Jana Gagner, who nominated Richard Rosenthal for the Potomac Chamber of Commerce’s Citizen of the Year Award, predicted that Rosenthal would feel sheepish about the accolade.
“You know how I think he feels about this is probably like, ‘There’s other people more worthy than me,’” said Gagner, a neighbor of the Bells Mill Elementary School PTA president and youth sports coach.
“I was totally shocked,” Rosenthal said in an interview three days later. “I figured in all of Potomac there are lots of people doing a lot more things than I’m doing.”
But Rosenthal is exactly the kind of person the Chamber of Commerce awards are designed for, Gagner and others said — someone who quietly and steadily contributes to the Potomac community and seeks no special recognition in return.
Rosenthal, a former teacher and attorney, is in his second year as PTA president at Bells Mill, a job he took over after several years as a volunteer at the school.
Linda Ackerman, Rosenthal’s predecessor as PTA president and co-president with him last year, said that Rosenthal is not only a leader at Bells Mill, but also an innovator, who has worked to increase PTA membership.
“He’s just one of these unique people. He’s incredibly hands-on, he’s always at the school helping out, [and] he never says no to anything,” Ackerman said. “The kids love him, as do the parents.”

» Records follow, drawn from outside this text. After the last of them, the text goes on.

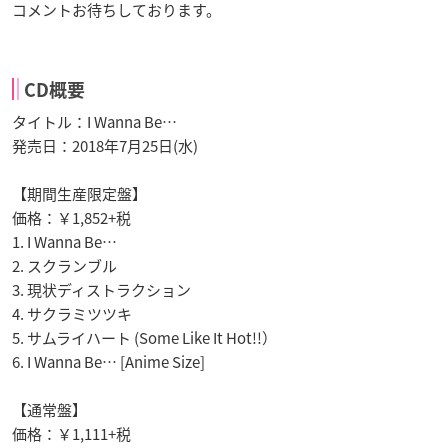
コメントお待ちしております。
CD概要
タイトル：I Wanna Be…
発売日：2018年7月25日(水)
【期間生産限定盤】
価格：￥1,852+税
1. I Wanna Be…
2. スクランブル
3. 現状ディストラクション
4. サクラミツツキ
5. サムライハート (Some Like It Hot!!）
6. I Wanna Be… [Anime Size]
【通常盤】
価格：￥1,111+税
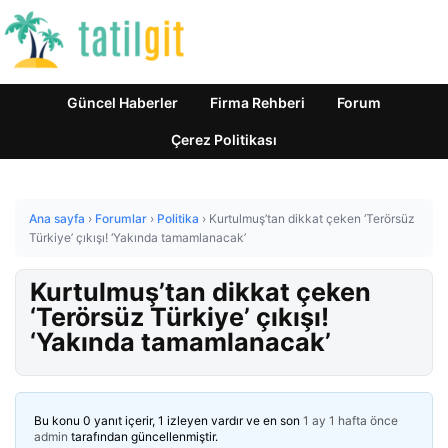
Güncel Haberler
Firma Rehberi
Forum
Çerez Politikası
Ana sayfa
›
Forumlar
›
Politika
›
Kurtulmuş’tan dikkat çeken ‘Terörsüz
Türkiye’ çıkışı! ‘Yakında tamamlanacak’
Kurtulmuş’tan dikkat çeken
‘Terörsüz Türkiye’ çıkışı!
‘Yakında tamamlanacak’
Bu konu 0 yanıt içerir, 1 izleyen vardır ve en son
1 ay 1 hafta önce
admin
tarafından güncellenmiştir.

In a telephone interview, Ackerman said Rosenthal’s name and was quickly drowned out by the sound of her daughter Melissa, 11, shouting from the background: “Richard is so nice and he’s the best swim coach.”
Rosenthal was head swim coach at Tallyho Swim and Tennis for two years in the 1980s before going to law school and returned to coach from 1997-1999 and 2002 to the present.

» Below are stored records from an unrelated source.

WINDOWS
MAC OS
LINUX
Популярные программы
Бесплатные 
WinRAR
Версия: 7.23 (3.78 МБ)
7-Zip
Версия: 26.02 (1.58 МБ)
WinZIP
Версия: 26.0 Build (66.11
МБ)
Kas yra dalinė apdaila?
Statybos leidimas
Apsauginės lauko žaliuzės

Ackerman credits Rosenthal with helping Melissa grow from a reticent swimmer to a dedicated one, who now competes in the winter and summer.
“She thinks the world of Richard. I think he is one of the reasons she’s really stuck with the Tallyho swim team,” Ackerman said, noting that her family has remained with Tallyho despite moving to a house across the street from another Potomac swim club.
Rosenthal has also coached Montgomery Soccer Inc. (MSI) youth soccer teams for six years and teaches religious education at the Cedar Lane Unitarian Universalist Church in Bethesda.
“Families in our area look up to him,” Gagner said. “He’s very unpretentious. But he’s still very effective and very competent.”
Rosenthal grew up in Montgomery County and graduated from Walter Johnson High School, Haverford College, and the University of Michigan Law School. His wife, Audrey Anderson, is a partner in the law firm of Hogan and Hartson. Rosenthal gave up practicing law when he and Anderson had their first child.
As for Rosenthal’s feeling that he isn’t especially deserving of the award — Gagner and Ackerman had ready responses.
“I really honestly think he has no concept of how much he does and how much value he adds,” Ackerman said.
“He’s just a little bit above and beyond,” added Gagner. “Of the many wonderful volunteers in our community, he’s a particularly special one.”